Otros que muestran su escepticismo por los políticos locales son un grupo de jóvenes ganaderos, herederos de grandes fincas, entre los que se destacan dos mujeres que se han puesto al frente de los negocios de sus familias. “La ganadería está mal y en buena medida tiene que ver con que las vías son un desastre”, dice uno de ellos. Comparada con la agricultura, la ganadería es más segura y rentable. En épocas en las que los paramilitares y narcotraficantes invirtieron grandes sumas en este negocio, los precios se subieron de manera ficticia. “La arroba llegó a estar en 800.000 pesos, hoy vale en promedio 200.000”, dice un ganadero.

 

Según el analista Víctor Negrete, el hato ganadero de Córdoba se ha disminuido un 30 por ciento y eso implica que hay menos ganado por hectárea. Calcula 1,2 reses por hectárea, mientras el gobierno tasa el promedio nacional en 0,65.

 

William Botero, gerente de la Subasta Ganadera, va más allá y dice: “el sector ganadero es inviable: hoy los precios son los mismos que hace ocho años”. Y asegura que, aunque en realidad en Córdoba hay tres reses por hectárea, muchas tierras tendrán que cambiar de vocación. “Una opción es reforestar, pero esos son cultivos que empiezan a rentar en 20 años”. No obstante, los cultivos forestales también están fuertemente cuestionados, tanto por razones ambientales como porque muchos de los pioneros de ellos en Córdoba estaban asociados con los paramilitares.
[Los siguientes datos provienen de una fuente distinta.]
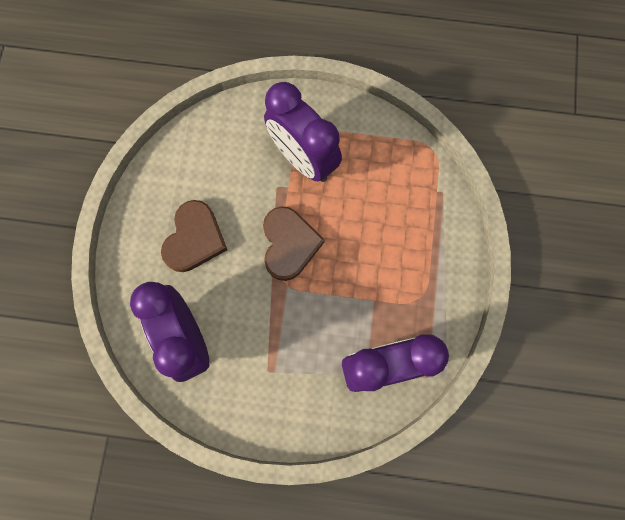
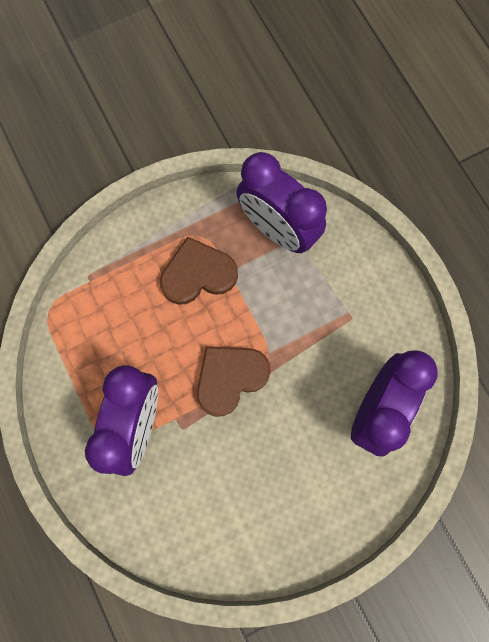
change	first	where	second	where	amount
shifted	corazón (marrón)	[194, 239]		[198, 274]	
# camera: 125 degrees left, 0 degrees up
Entre muchos ganaderos hay temor a la restitución porque, según dicen, va a traer más violencia. La desconfianza hacia las instituciones nacionales y locales es notoria y expresan una gran añoranza por los tiempos del gobierno anterior.

 

En últimas, hay temor a que el orden social ancestral tambalee si la tierra se vuelve un factor de democratización. Pero también tienen razón en su angustia. En una región donde campean las bandas criminales ante los ojos de las autoridades, donde los testaferros del narcotráfico siguen desafiantes ampliando sus propiedades, donde no hay infraestructura, donde está roto el diálogo social y la sociedad civil está débil y lastimada por las heridas del conflicto, y donde la promesa de la locomotora del agro todavía no se concreta, la incertidumbre es más que entendible.